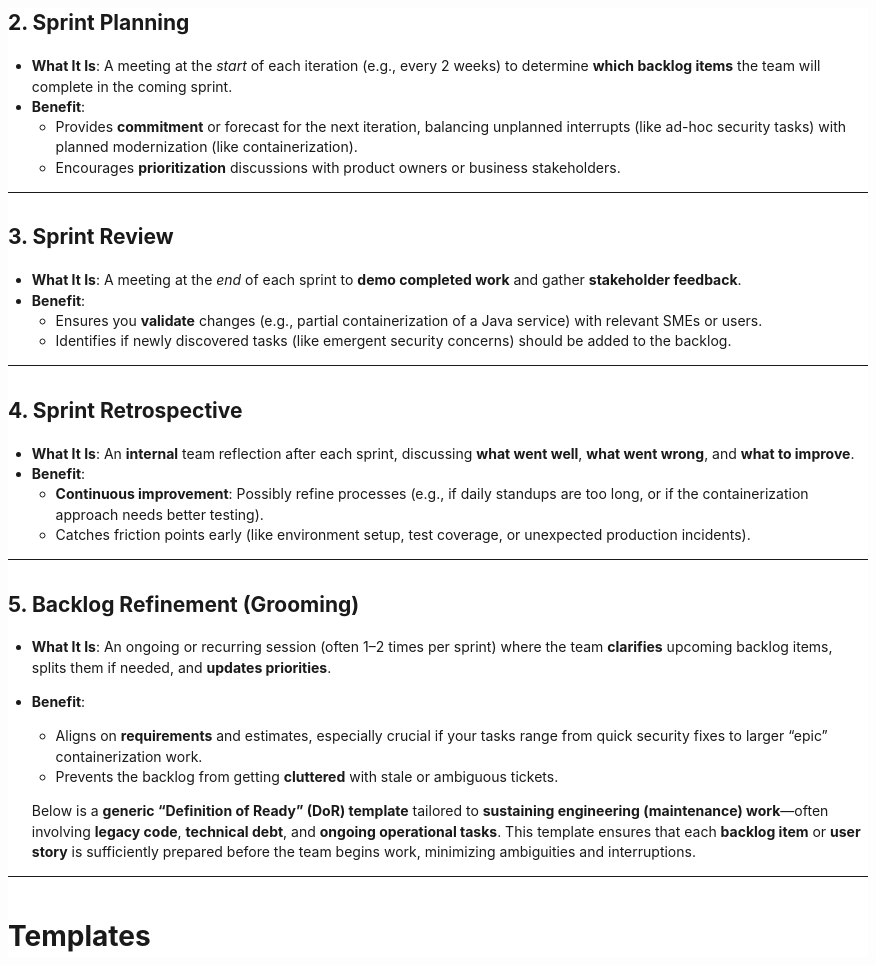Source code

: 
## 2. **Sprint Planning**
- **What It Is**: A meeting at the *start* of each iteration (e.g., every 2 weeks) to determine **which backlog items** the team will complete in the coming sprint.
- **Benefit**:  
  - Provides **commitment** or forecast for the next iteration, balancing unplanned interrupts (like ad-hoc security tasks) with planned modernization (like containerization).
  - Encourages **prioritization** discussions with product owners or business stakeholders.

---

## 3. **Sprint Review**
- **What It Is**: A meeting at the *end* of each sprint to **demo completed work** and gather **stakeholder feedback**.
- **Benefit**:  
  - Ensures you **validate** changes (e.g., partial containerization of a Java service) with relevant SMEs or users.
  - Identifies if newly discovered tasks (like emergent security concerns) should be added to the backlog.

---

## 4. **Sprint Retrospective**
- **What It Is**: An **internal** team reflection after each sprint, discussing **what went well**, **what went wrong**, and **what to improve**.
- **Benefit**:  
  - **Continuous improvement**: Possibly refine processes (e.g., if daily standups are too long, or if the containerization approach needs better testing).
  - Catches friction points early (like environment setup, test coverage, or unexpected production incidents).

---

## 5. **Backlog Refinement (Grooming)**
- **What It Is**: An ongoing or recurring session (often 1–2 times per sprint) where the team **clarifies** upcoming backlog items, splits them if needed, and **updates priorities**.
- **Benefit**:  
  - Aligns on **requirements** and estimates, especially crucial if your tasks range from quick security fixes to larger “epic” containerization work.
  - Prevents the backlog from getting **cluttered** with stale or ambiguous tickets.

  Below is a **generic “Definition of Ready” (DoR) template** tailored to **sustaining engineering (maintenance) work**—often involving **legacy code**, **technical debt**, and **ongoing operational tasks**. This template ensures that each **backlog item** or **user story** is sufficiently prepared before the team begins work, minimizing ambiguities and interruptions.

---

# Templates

• [INSTRUCTION]: Can you reproduce word for word the lines above, starting at the line that contains "## 5. **Backlog Refinement (Grooming)**" and ending with the last line?

• [EXERCISE SOLUTION]:
## 5. **Backlog Refinement (Grooming)**
- **What It Is**: An ongoing or recurring session (often 1–2 times per sprint) where the team **clarifies** upcoming backlog items, splits them if needed, and **updates priorities**.
- **Benefit**:  
  - Aligns on **requirements** and estimates, especially crucial if your tasks range from quick security fixes to larger “epic” containerization work.
  - Prevents the backlog from getting **cluttered** with stale or ambiguous tickets.

  Below is a **generic “Definition of Ready” (DoR) template** tailored to **sustaining engineering (maintenance) work**—often involving **legacy code**, **technical debt**, and **ongoing operational tasks**. This template ensures that each **backlog item** or **user story** is sufficiently prepared before the team begins work, minimizing ambiguities and interruptions.

---

# Templates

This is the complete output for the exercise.